Carbon dioxide flooding of oil fields around the world is proven as a successfully adopted practice in increasing oil production particularly in marginal wells with low production rates. However, the limitations of this technology lie in the limited supply of carbon dioxide, high capital cost, and infrastructure corrosion. In this work, we present an alternative CO2 flooding method which generates CO2 inside the reservoir to increase oil recovery. The process involves the injection of a concentrated CO2 producing solution of ammonium carbamate (AC). Chemical solvent CO2 capture technology was widely used for years. Carbamates were formed when aqueous amines absorbed CO2. The new proposed in situ CO2 generation EOR technique provides a way to directly apply the product of the CO2 capture technology for outstanding tertiary recovery.

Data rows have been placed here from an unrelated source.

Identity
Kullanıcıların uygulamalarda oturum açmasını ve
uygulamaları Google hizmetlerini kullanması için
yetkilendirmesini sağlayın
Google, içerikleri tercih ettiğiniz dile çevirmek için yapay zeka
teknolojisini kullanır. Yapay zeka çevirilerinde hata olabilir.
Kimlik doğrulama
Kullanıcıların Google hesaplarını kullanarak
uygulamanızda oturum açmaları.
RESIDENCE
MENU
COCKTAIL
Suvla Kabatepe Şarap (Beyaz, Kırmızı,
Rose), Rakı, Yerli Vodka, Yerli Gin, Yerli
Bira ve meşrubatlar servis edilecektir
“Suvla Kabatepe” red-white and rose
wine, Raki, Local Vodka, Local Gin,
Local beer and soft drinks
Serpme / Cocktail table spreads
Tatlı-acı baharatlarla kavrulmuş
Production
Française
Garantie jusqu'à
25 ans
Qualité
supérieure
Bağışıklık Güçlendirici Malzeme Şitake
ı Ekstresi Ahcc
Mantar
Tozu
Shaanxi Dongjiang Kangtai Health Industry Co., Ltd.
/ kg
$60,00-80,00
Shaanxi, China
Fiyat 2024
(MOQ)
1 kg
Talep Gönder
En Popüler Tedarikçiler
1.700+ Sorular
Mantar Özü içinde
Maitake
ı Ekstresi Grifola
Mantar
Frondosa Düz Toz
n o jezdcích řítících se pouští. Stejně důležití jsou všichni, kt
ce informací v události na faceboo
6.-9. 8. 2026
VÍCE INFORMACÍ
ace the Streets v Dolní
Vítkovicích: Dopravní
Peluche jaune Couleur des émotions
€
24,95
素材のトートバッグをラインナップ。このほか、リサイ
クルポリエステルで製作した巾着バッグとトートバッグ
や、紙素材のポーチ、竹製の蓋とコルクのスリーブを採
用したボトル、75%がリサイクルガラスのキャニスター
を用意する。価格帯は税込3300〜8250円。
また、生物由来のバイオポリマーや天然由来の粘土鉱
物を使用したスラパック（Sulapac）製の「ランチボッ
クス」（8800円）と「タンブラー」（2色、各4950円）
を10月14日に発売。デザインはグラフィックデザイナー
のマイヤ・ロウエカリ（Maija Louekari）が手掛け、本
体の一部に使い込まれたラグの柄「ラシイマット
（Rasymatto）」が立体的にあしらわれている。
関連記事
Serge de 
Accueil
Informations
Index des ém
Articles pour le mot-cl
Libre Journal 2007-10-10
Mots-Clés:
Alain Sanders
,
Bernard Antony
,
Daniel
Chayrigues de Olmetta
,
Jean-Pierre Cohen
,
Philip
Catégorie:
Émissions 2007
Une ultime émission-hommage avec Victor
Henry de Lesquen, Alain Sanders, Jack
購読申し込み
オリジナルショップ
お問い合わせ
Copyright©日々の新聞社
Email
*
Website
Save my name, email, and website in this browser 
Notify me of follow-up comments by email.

Ammonium carbamate (CH6N2O2), highly water-soluble chemicals, can dissociate at reservoir temperature producing carbon dioxide and ammonia. The carbon dioxide migrates to the oil phase, causing oil phase swelling and reducing oil viscosity, and therefore increasing oil production. The ammonia dissolves in the water, and the ammonia-water solution increases the water wettability of the rock. Flow experiments were conducted using 6" Ottawa sand packs. The experiments demonstrated that the decomposition of a 35% AC solution injected to the sand packs resulted in further lowering of the residual oil saturation following a standard water flood. The tertiary recovery in the high-pressure sand pack experiments was found to average 27%. In the proposed process, AC can be dissolved in produced reservoir fluids or seawater and injected into the reservoir to generate CO2 in situ and increase oil production as it decomposes. The benefits of this process compared to CO2 flooding lie in the simplicity of adapting this technology to an existing waterflood, and the lack of the complicated infrastructure needed in a typical CO2 project, such as compression and gas handling facilities. An additional advantage lies in the ability to deliver the CO2 in the form of a room temperature solid, alleviating the need for a pipeline.